JOB:
In the records below, begin at the line that has "Desktop shortcuts" and stop after the line that has "של המשתמש צריכה תמיד לקבל את העדיפות"; quote those lines verbatim and nothing more.

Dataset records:
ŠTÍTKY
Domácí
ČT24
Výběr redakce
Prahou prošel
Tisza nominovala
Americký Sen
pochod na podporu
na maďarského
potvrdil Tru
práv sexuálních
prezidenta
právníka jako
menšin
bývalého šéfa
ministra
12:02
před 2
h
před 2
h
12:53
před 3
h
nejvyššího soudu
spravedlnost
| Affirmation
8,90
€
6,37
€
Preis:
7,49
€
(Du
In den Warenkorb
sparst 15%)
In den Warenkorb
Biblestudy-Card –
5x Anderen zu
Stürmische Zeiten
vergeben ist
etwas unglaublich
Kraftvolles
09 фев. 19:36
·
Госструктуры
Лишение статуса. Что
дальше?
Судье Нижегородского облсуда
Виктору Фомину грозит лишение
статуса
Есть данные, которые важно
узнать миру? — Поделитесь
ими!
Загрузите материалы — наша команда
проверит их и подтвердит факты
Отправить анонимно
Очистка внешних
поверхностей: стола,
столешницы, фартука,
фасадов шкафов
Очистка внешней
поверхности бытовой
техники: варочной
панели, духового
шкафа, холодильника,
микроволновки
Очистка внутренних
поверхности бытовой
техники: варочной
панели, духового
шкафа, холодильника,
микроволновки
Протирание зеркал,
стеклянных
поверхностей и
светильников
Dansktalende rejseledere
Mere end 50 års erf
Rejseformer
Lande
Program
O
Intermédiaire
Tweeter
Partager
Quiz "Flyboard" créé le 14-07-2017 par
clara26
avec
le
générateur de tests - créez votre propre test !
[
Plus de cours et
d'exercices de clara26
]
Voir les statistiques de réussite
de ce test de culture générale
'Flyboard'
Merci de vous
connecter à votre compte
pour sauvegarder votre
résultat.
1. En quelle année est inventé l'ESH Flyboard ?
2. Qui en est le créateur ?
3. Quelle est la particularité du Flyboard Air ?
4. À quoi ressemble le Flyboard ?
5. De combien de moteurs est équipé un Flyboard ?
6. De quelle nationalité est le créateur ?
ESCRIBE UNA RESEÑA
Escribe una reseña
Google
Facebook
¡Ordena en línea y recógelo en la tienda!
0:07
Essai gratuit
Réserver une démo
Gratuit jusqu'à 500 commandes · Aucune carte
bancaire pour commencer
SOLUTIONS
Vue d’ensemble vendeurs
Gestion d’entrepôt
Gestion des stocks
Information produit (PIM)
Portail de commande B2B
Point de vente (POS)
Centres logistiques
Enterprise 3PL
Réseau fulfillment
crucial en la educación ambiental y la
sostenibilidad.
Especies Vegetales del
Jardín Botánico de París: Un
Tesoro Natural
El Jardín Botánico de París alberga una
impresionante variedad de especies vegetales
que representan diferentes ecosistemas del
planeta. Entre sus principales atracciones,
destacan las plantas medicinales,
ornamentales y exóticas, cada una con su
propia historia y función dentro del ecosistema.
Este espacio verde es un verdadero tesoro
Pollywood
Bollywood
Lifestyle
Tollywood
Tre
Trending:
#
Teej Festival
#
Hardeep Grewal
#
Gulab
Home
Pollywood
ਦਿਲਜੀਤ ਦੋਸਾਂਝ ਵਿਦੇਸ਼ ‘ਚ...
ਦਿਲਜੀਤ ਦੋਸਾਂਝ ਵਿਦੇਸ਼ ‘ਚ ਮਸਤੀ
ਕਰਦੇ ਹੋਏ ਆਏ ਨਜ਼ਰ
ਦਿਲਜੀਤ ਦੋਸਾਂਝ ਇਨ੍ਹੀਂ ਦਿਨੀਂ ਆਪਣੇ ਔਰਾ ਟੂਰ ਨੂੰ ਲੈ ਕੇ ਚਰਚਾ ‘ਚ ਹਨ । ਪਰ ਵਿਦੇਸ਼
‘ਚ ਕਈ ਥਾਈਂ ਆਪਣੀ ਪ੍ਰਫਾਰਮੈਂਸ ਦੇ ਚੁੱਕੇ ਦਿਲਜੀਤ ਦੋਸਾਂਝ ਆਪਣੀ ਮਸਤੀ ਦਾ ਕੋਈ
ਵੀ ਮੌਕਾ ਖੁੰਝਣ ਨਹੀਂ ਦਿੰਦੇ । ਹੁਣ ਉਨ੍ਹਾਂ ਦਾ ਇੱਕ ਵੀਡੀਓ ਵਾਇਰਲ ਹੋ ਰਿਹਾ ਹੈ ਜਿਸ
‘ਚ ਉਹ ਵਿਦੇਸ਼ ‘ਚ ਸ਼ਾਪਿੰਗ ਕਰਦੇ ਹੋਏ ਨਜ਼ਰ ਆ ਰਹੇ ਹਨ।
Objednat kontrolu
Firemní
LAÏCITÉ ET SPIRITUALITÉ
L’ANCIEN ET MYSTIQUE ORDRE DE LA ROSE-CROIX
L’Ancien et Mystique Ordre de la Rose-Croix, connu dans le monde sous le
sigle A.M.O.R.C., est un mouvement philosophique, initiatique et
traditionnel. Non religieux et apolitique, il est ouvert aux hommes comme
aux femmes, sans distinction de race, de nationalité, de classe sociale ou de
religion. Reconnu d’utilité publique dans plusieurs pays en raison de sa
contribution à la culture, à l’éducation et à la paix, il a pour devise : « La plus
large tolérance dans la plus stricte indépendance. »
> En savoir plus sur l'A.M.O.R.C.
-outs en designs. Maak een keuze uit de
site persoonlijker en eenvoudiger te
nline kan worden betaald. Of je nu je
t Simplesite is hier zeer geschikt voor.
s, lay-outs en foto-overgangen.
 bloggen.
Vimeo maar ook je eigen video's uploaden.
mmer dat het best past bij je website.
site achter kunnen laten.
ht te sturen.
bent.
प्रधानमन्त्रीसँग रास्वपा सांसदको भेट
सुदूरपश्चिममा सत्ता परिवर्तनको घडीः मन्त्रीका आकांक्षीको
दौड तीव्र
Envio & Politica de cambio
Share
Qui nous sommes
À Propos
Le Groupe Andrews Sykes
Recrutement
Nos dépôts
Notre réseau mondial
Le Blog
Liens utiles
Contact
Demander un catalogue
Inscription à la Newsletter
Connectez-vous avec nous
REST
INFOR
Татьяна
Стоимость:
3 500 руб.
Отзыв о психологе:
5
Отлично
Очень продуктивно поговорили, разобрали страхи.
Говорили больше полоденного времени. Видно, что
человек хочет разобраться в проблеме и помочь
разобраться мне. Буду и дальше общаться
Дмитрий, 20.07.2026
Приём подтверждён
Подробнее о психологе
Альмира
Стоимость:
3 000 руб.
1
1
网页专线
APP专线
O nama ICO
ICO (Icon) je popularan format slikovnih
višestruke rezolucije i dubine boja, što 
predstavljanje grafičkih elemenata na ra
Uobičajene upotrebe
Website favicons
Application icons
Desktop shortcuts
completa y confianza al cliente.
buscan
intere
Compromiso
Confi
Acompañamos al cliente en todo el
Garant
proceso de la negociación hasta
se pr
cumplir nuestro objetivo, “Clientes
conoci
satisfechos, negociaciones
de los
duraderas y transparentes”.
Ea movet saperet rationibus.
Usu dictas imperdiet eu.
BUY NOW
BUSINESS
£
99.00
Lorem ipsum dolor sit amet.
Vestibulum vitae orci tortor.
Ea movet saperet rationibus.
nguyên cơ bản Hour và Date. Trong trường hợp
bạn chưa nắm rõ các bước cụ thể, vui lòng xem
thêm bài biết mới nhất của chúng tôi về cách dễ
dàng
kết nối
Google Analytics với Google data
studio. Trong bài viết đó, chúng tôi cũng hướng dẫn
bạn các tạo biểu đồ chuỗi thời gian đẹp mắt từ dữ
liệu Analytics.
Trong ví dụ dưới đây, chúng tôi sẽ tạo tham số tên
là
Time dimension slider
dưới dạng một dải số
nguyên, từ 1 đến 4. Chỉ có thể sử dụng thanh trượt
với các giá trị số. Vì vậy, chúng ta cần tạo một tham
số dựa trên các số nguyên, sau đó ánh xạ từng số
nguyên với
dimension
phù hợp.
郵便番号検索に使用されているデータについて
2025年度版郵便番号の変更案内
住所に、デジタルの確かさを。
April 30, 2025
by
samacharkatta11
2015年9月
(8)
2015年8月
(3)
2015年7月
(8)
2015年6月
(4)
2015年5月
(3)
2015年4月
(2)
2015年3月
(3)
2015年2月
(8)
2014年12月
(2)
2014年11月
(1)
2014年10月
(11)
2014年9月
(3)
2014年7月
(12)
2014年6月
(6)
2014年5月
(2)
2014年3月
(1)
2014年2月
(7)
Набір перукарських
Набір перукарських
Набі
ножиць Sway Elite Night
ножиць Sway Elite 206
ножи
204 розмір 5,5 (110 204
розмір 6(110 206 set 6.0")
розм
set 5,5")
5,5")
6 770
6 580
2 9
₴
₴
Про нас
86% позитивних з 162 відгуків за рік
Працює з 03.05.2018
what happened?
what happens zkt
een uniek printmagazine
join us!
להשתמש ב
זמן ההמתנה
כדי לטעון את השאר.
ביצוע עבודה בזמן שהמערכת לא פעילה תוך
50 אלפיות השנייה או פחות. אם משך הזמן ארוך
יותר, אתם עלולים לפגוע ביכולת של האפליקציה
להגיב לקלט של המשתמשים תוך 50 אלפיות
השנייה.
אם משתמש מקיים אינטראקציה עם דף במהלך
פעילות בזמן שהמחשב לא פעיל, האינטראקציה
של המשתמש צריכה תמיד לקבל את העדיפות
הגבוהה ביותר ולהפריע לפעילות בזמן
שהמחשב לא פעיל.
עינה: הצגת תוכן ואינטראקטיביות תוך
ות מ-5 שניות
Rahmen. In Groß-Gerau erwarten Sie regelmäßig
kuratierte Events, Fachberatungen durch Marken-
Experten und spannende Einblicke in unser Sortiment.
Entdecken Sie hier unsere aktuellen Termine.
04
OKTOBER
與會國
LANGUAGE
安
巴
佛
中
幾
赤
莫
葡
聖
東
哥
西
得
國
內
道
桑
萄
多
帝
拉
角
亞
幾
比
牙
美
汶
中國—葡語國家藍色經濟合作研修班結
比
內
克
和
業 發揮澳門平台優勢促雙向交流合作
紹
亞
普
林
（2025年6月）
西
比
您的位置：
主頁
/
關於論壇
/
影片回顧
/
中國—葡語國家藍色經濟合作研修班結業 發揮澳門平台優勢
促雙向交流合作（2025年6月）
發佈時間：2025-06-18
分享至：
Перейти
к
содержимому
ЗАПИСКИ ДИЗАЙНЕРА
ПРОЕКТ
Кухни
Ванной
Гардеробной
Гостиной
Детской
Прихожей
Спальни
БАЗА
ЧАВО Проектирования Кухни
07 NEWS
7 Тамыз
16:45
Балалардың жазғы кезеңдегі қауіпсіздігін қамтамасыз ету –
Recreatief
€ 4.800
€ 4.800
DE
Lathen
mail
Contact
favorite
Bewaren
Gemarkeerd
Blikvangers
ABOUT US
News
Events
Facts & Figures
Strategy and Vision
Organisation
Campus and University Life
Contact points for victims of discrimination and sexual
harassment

SOLUTION TO THE EXERCISE:
Desktop shortcuts
completa y confianza al cliente.
buscan
intere
Compromiso
Confi
Acompañamos al cliente en todo el
Garant
proceso de la negociación hasta
se pr
cumplir nuestro objetivo, “Clientes
conoci
satisfechos, negociaciones
de los
duraderas y transparentes”.
Ea movet saperet rationibus.
Usu dictas imperdiet eu.
BUY NOW
BUSINESS
£
99.00
Lorem ipsum dolor sit amet.
Vestibulum vitae orci tortor.
Ea movet saperet rationibus.
nguyên cơ bản Hour và Date. Trong trường hợp
bạn chưa nắm rõ các bước cụ thể, vui lòng xem
thêm bài biết mới nhất của chúng tôi về cách dễ
dàng
kết nối
Google Analytics với Google data
studio. Trong bài viết đó, chúng tôi cũng hướng dẫn
bạn các tạo biểu đồ chuỗi thời gian đẹp mắt từ dữ
liệu Analytics.
Trong ví dụ dưới đây, chúng tôi sẽ tạo tham số tên
là
Time dimension slider
dưới dạng một dải số
nguyên, từ 1 đến 4. Chỉ có thể sử dụng thanh trượt
với các giá trị số. Vì vậy, chúng ta cần tạo một tham
số dựa trên các số nguyên, sau đó ánh xạ từng số
nguyên với
dimension
phù hợp.
郵便番号検索に使用されているデータについて
2025年度版郵便番号の変更案内
住所に、デジタルの確かさを。
April 30, 2025
by
samacharkatta11
2015年9月
(8)
2015年8月
(3)
2015年7月
(8)
2015年6月
(4)
2015年5月
(3)
2015年4月
(2)
2015年3月
(3)
2015年2月
(8)
2014年12月
(2)
2014年11月
(1)
2014年10月
(11)
2014年9月
(3)
2014年7月
(12)
2014年6月
(6)
2014年5月
(2)
2014年3月
(1)
2014年2月
(7)
Набір перукарських
Набір перукарських
Набі
ножиць Sway Elite Night
ножиць Sway Elite 206
ножи
204 розмір 5,5 (110 204
розмір 6(110 206 set 6.0")
розм
set 5,5")
5,5")
6 770
6 580
2 9
₴
₴
Про нас
86% позитивних з 162 відгуків за рік
Працює з 03.05.2018
what happened?
what happens zkt
een uniek printmagazine
join us!
להשתמש ב
זמן ההמתנה
כדי לטעון את השאר.
ביצוע עבודה בזמן שהמערכת לא פעילה תוך
50 אלפיות השנייה או פחות. אם משך הזמן ארוך
יותר, אתם עלולים לפגוע ביכולת של האפליקציה
להגיב לקלט של המשתמשים תוך 50 אלפיות
השנייה.
אם משתמש מקיים אינטראקציה עם דף במהלך
פעילות בזמן שהמחשב לא פעיל, האינטראקציה
של המשתמש צריכה תמיד לקבל את העדיפות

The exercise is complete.